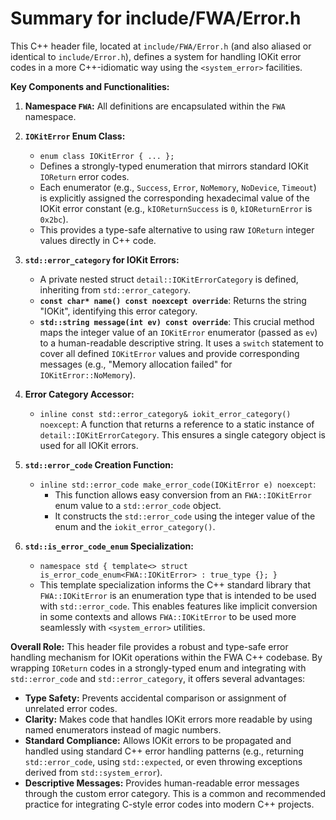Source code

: # Summary for include/FWA/Error.h

This C++ header file, located at `include/FWA/Error.h` (and also aliased or identical to `include/Error.h`), defines a system for handling IOKit error codes in a more C++-idiomatic way using the `<system_error>` facilities.

**Key Components and Functionalities:**

1.  **Namespace `FWA`:** All definitions are encapsulated within the `FWA` namespace.

2.  **`IOKitError` Enum Class:**
    -   `enum class IOKitError { ... };`
    -   Defines a strongly-typed enumeration that mirrors standard IOKit `IOReturn` error codes.
    -   Each enumerator (e.g., `Success`, `Error`, `NoMemory`, `NoDevice`, `Timeout`) is explicitly assigned the corresponding hexadecimal value of the IOKit error constant (e.g., `kIOReturnSuccess` is `0`, `kIOReturnError` is `0x2bc`).
    -   This provides a type-safe alternative to using raw `IOReturn` integer values directly in C++ code.

3.  **`std::error_category` for IOKit Errors:**
    -   A private nested struct `detail::IOKitErrorCategory` is defined, inheriting from `std::error_category`.
    -   **`const char* name() const noexcept override`**: Returns the string "IOKit", identifying this error category.
    -   **`std::string message(int ev) const override`**: This crucial method maps the integer value of an `IOKitError` enumerator (passed as `ev`) to a human-readable descriptive string. It uses a `switch` statement to cover all defined `IOKitError` values and provide corresponding messages (e.g., "Memory allocation failed" for `IOKitError::NoMemory`).

4.  **Error Category Accessor:**
    -   `inline const std::error_category& iokit_error_category() noexcept`: A function that returns a reference to a static instance of `detail::IOKitErrorCategory`. This ensures a single category object is used for all IOKit errors.

5.  **`std::error_code` Creation Function:**
    -   `inline std::error_code make_error_code(IOKitError e) noexcept`:
        -   This function allows easy conversion from an `FWA::IOKitError` enum value to a `std::error_code` object.
        -   It constructs the `std::error_code` using the integer value of the enum and the `iokit_error_category()`.

6.  **`std::is_error_code_enum` Specialization:**
    -   `namespace std { template<> struct is_error_code_enum<FWA::IOKitError> : true_type {}; }`
    -   This template specialization informs the C++ standard library that `FWA::IOKitError` is an enumeration type that is intended to be used with `std::error_code`. This enables features like implicit conversion in some contexts and allows `FWA::IOKitError` to be used more seamlessly with `<system_error>` utilities.

**Overall Role:**
This header file provides a robust and type-safe error handling mechanism for IOKit operations within the FWA C++ codebase. By wrapping `IOReturn` codes in a strongly-typed enum and integrating with `std::error_code` and `std::error_category`, it offers several advantages:
-   **Type Safety:** Prevents accidental comparison or assignment of unrelated error codes.
-   **Clarity:** Makes code that handles IOKit errors more readable by using named enumerators instead of magic numbers.
-   **Standard Compliance:** Allows IOKit errors to be propagated and handled using standard C++ error handling patterns (e.g., returning `std::error_code`, using `std::expected`, or even throwing exceptions derived from `std::system_error`).
-   **Descriptive Messages:** Provides human-readable error messages through the custom error category.
This is a common and recommended practice for integrating C-style error codes into modern C++ projects.
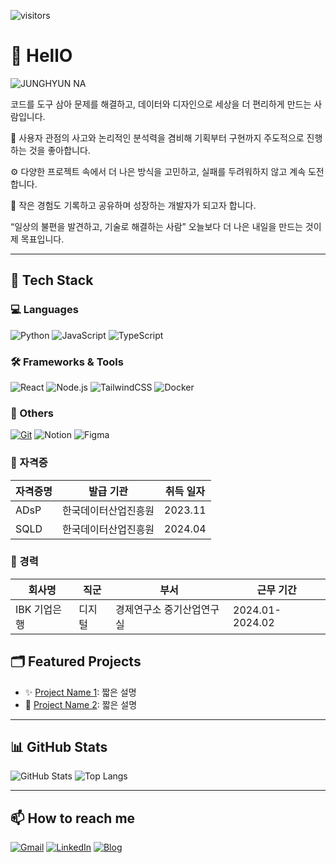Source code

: <!-- 깃허브 방문자 수 -->
![visitors](https://komarev.com/ghpvc/?username=najung-h&color=blue)

# 👋 HellO
![JUNGHYUN NA](https://ifh.cc/v-628gJR)


코드를 도구 삼아 문제를 해결하고,
데이터와 디자인으로 세상을 더 편리하게 만드는 사람입니다.

👀 사용자 관점의 사고와 논리적인 분석력을 겸비해
기획부터 구현까지 주도적으로 진행하는 것을 좋아합니다.

⚙️ 다양한 프로젝트 속에서 더 나은 방식을 고민하고,
실패를 두려워하지 않고 계속 도전합니다.

📌 작은 경험도 기록하고 공유하며 성장하는 개발자가 되고자 합니다.

“일상의 불편을 발견하고, 기술로 해결하는 사람”
오늘보다 더 나은 내일을 만드는 것이 제 목표입니다.

---

## 🔧 Tech Stack

### 💻 Languages
![Python](https://img.shields.io/badge/-Python-3776AB?logo=python&logoColor=white)
![JavaScript](https://img.shields.io/badge/-JavaScript-F7DF1E?logo=javascript&logoColor=black)
![TypeScript](https://img.shields.io/badge/-TypeScript-3178C6?logo=typescript&logoColor=white)

### 🛠️ Frameworks & Tools
![React](https://img.shields.io/badge/-React-61DAFB?logo=react&logoColor=black)
![Node.js](https://img.shields.io/badge/-Node.js-339933?logo=node.js&logoColor=white)
![TailwindCSS](https://img.shields.io/badge/-TailwindCSS-06B6D4?logo=tailwindcss&logoColor=white)
![Docker](https://img.shields.io/badge/-Docker-2496ED?logo=docker&logoColor=white)

### 🧰 Others
[![Git](https://img.shields.io/badge/-Git-F05032?logo=git&logoColor=white)](https://github.com/najung-h)
![Notion](https://img.shields.io/badge/-Notion-000000?logo=notion&logoColor=white)
![Figma](https://img.shields.io/badge/-Figma-F24E1E?logo=figma&logoColor=white)

### 📜 자격증
| 자격증명                                          | 발급 기관               | 취득 일자   |
| --------------------------------------------- | ---------------------------- | ------- |
| ADsP                                          | 한국데이터산업진흥원          | 2023.11 |
| SQLD                                          | 한국데이터산업진흥원          | 2024.04 |

### 💼 경력
| 회사명                                          | 직군           | 부서      | 근무 기간   |
| --------------------------------------------- | ----------------| --------- | ------- |
| IBK 기업은행                                   | 디지털          | 경제연구소 중기산업연구실 | 2024.01-2024.02 |



## 🗂 Featured Projects

- ✨ [Project Name 1](https://github.com/najung-h/project1): 짧은 설명
- 🚀 [Project Name 2](https://github.com/najung-h/project2): 짧은 설명

---

## 📊 GitHub Stats

![GitHub Stats](https://github-readme-stats.vercel.app/api?username=najung-h&show_icons=true&theme=default&bg_color=00000000)
![Top Langs](https://github-readme-stats.vercel.app/api/top-langs/?username=najung-h&layout=compact&bg_color=00000000)

---

## 📫 How to reach me

[![Gmail](https://img.shields.io/badge/-Gmail-D14836?logo=gmail&logoColor=white)](mailto:junghyun.na321@gmail.com)
[![LinkedIn](https://img.shields.io/badge/-LinkedIn-0A66C2?logo=linkedin&logoColor=white)](https://www.linkedin.com/in/%EC%A0%95%ED%98%84-%EB%82%98-1145a62b8/)
[![Blog](https://img.shields.io/badge/-Tech%20Blog-000000?logo=github&logoColor=white)](https://hadahae2024.tistory.com/)

<!-- README 끝 -->


<!--
**najung-h/najung-h** is a ✨ _special_ ✨ repository because its `README.md` (this file) appears on your GitHub profile.

Here are some ideas to get you started:

- 🔭 I’m currently working on ...
- 🌱 I’m currently learning ...
- 👯 I’m looking to collaborate on ...
- 🤔 I’m looking for help with ...
- 💬 Ask me about ...
- 📫 How to reach me: ...
- 😄 Pronouns: ...
- ⚡ Fun fact: ...
-->
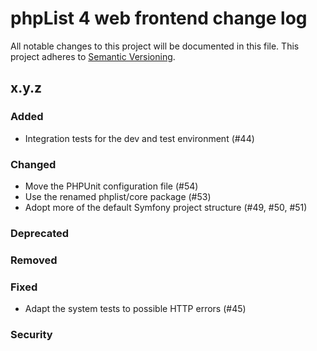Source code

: # phpList 4 web frontend change log

All notable changes to this project will be documented in this file.
This project adheres to [Semantic Versioning](https://semver.org/).


## x.y.z

### Added
- Integration tests for the dev and test environment (#44)

### Changed
- Move the PHPUnit configuration file (#54)
- Use the renamed phplist/core package (#53)
- Adopt more of the default Symfony project structure (#49, #50, #51)

### Deprecated

### Removed

### Fixed
- Adapt the system tests to possible HTTP errors (#45)

### Security
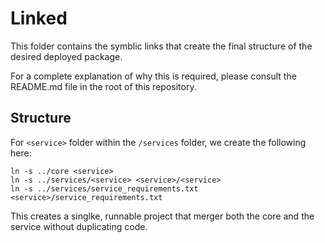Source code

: # Linked

This folder contains the symblic links that create the final structure of the
desired deployed package.

For a complete explanation of why this is required, please consult the
README.md file in the root of this repository.

## Structure

For `<service>` folder within the `/services` folder, we create the following
here:

    ln -s ../core <service>
    ln -s ../services/<service> <service>/<service>
    ln -s ../services/service_requirements.txt <service>/service_requirements.txt

This creates a singlke, runnable project that merger both the core and the 
service without duplicating code.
________________
When you copy the entries above, keep every word exactly and omit the images.

Source code

: # Summary for include/FWA/Error.h

This C++ header file, located at `include/FWA/Error.h` (and also aliased or identical to `include/Error.h`), defines a system for handling IOKit error codes in a more C++-idiomatic way using the `<system_error>` facilities.

**Key Components and Functionalities:**

1.  **Namespace `FWA`:** All definitions are encapsulated within the `FWA` namespace.

2.  **`IOKitError` Enum Class:**
    -   `enum class IOKitError { ... };`
    -   Defines a strongly-typed enumeration that mirrors standard IOKit `IOReturn` error codes.
    -   Each enumerator (e.g., `Success`, `Error`, `NoMemory`, `NoDevice`, `Timeout`) is explicitly assigned the corresponding hexadecimal value of the IOKit error constant (e.g., `kIOReturnSuccess` is `0`, `kIOReturnError` is `0x2bc`).
    -   This provides a type-safe alternative to using raw `IOReturn` integer values directly in C++ code.

3.  **`std::error_category` for IOKit Errors:**
    -   A private nested struct `detail::IOKitErrorCategory` is defined, inheriting from `std::error_category`.
    -   **`const char* name() const noexcept override`**: Returns the string "IOKit", identifying this error category.
    -   **`std::string message(int ev) const override`**: This crucial method maps the integer value of an `IOKitError` enumerator (passed as `ev`) to a human-readable descriptive string. It uses a `switch` statement to cover all defined `IOKitError` values and provide corresponding messages (e.g., "Memory allocation failed" for `IOKitError::NoMemory`).

4.  **Error Category Accessor:**
    -   `inline const std::error_category& iokit_error_category() noexcept`: A function that returns a reference to a static instance of `detail::IOKitErrorCategory`. This ensures a single category object is used for all IOKit errors.

5.  **`std::error_code` Creation Function:**
    -   `inline std::error_code make_error_code(IOKitError e) noexcept`:
        -   This function allows easy conversion from an `FWA::IOKitError` enum value to a `std::error_code` object.
        -   It constructs the `std::error_code` using the integer value of the enum and the `iokit_error_category()`.

6.  **`std::is_error_code_enum` Specialization:**
    -   `namespace std { template<> struct is_error_code_enum<FWA::IOKitError> : true_type {}; }`
    -   This template specialization informs the C++ standard library that `FWA::IOKitError` is an enumeration type that is intended to be used with `std::error_code`. This enables features like implicit conversion in some contexts and allows `FWA::IOKitError` to be used more seamlessly with `<system_error>` utilities.

**Overall Role:**
This header file provides a robust and type-safe error handling mechanism for IOKit operations within the FWA C++ codebase. By wrapping `IOReturn` codes in a strongly-typed enum and integrating with `std::error_code` and `std::error_category`, it offers several advantages:
-   **Type Safety:** Prevents accidental comparison or assignment of unrelated error codes.
-   **Clarity:** Makes code that handles IOKit errors more readable by using named enumerators instead of magic numbers.
-   **Standard Compliance:** Allows IOKit errors to be propagated and handled using standard C++ error handling patterns (e.g., returning `std::error_code`, using `std::expected`, or even throwing exceptions derived from `std::system_error`).
-   **Descriptive Messages:** Provides human-readable error messages through the custom error category.
This is a common and recommended practice for integrating C-style error codes into modern C++ projects.
Source code

: <!-- 깃허브 방문자 수 -->
![visitors](https://komarev.com/ghpvc/?username=najung-h&color=blue)

# 👋 HellO
![JUNGHYUN NA](https://ifh.cc/v-628gJR)


코드를 도구 삼아 문제를 해결하고,
데이터와 디자인으로 세상을 더 편리하게 만드는 사람입니다.

👀 사용자 관점의 사고와 논리적인 분석력을 겸비해
기획부터 구현까지 주도적으로 진행하는 것을 좋아합니다.

⚙️ 다양한 프로젝트 속에서 더 나은 방식을 고민하고,
실패를 두려워하지 않고 계속 도전합니다.

📌 작은 경험도 기록하고 공유하며 성장하는 개발자가 되고자 합니다.

“일상의 불편을 발견하고, 기술로 해결하는 사람”
오늘보다 더 나은 내일을 만드는 것이 제 목표입니다.

---

## 🔧 Tech Stack

### 💻 Languages
![Python](https://img.shields.io/badge/-Python-3776AB?logo=python&logoColor=white)
![JavaScript](https://img.shields.io/badge/-JavaScript-F7DF1E?logo=javascript&logoColor=black)
![TypeScript](https://img.shields.io/badge/-TypeScript-3178C6?logo=typescript&logoColor=white)

### 🛠️ Frameworks & Tools
![React](https://img.shields.io/badge/-React-61DAFB?logo=react&logoColor=black)
![Node.js](https://img.shields.io/badge/-Node.js-339933?logo=node.js&logoColor=white)
![TailwindCSS](https://img.shields.io/badge/-TailwindCSS-06B6D4?logo=tailwindcss&logoColor=white)
![Docker](https://img.shields.io/badge/-Docker-2496ED?logo=docker&logoColor=white)

### 🧰 Others
[![Git](https://img.shields.io/badge/-Git-F05032?logo=git&logoColor=white)](https://github.com/najung-h)
![Notion](https://img.shields.io/badge/-Notion-000000?logo=notion&logoColor=white)
![Figma](https://img.shields.io/badge/-Figma-F24E1E?logo=figma&logoColor=white)

### 📜 자격증
| 자격증명                                          | 발급 기관               | 취득 일자   |
| --------------------------------------------- | ---------------------------- | ------- |
| ADsP                                          | 한국데이터산업진흥원          | 2023.11 |
| SQLD                                          | 한국데이터산업진흥원          | 2024.04 |

### 💼 경력
| 회사명                                          | 직군           | 부서      | 근무 기간   |
| --------------------------------------------- | ----------------| --------- | ------- |
| IBK 기업은행                                   | 디지털          | 경제연구소 중기산업연구실 | 2024.01-2024.02 |



## 🗂 Featured Projects

- ✨ [Project Name 1](https://github.com/najung-h/project1): 짧은 설명
- 🚀 [Project Name 2](https://github.com/najung-h/project2): 짧은 설명

---

## 📊 GitHub Stats

![GitHub Stats](https://github-readme-stats.vercel.app/api?username=najung-h&show_icons=true&theme=default&bg_color=00000000)
![Top Langs](https://github-readme-stats.vercel.app/api/top-langs/?username=najung-h&layout=compact&bg_color=00000000)

---

## 📫 How to reach me

[![Gmail](https://img.shields.io/badge/-Gmail-D14836?logo=gmail&logoColor=white)](mailto:junghyun.na321@gmail.com)
[![LinkedIn](https://img.shields.io/badge/-LinkedIn-0A66C2?logo=linkedin&logoColor=white)](https://www.linkedin.com/in/%EC%A0%95%ED%98%84-%EB%82%98-1145a62b8/)
[![Blog](https://img.shields.io/badge/-Tech%20Blog-000000?logo=github&logoColor=white)](https://hadahae2024.tistory.com/)

<!-- README 끝 -->


<!--
**najung-h/najung-h** is a ✨ _special_ ✨ repository because its `README.md` (this file) appears on your GitHub profile.

Here are some ideas to get you started:

- 🔭 I’m currently working on ...
- 🌱 I’m currently learning ...
- 👯 I’m looking to collaborate on ...
- 🤔 I’m looking for help with ...
- 💬 Ask me about ...
- 📫 How to reach me: ...
- 😄 Pronouns: ...
- ⚡ Fun fact: ...
-->
Source code

: # phpList 4 web frontend change log

All notable changes to this project will be documented in this file.
This project adheres to [Semantic Versioning](https://semver.org/).


## x.y.z

### Added
- Integration tests for the dev and test environment (#44)

### Changed
- Move the PHPUnit configuration file (#54)
- Use the renamed phplist/core package (#53)
- Adopt more of the default Symfony project structure (#49, #50, #51)

### Deprecated

### Removed

### Fixed
- Adapt the system tests to possible HTTP errors (#45)

### Security
Source code

: # Linked

This folder contains the symblic links that create the final structure of the
desired deployed package.

For a complete explanation of why this is required, please consult the
README.md file in the root of this repository.

## Structure

For `<service>` folder within the `/services` folder, we create the following
here:

    ln -s ../core <service>
    ln -s ../services/<service> <service>/<service>
    ln -s ../services/service_requirements.txt <service>/service_requirements.txt

This creates a singlke, runnable project that merger both the core and the 
service without duplicating code.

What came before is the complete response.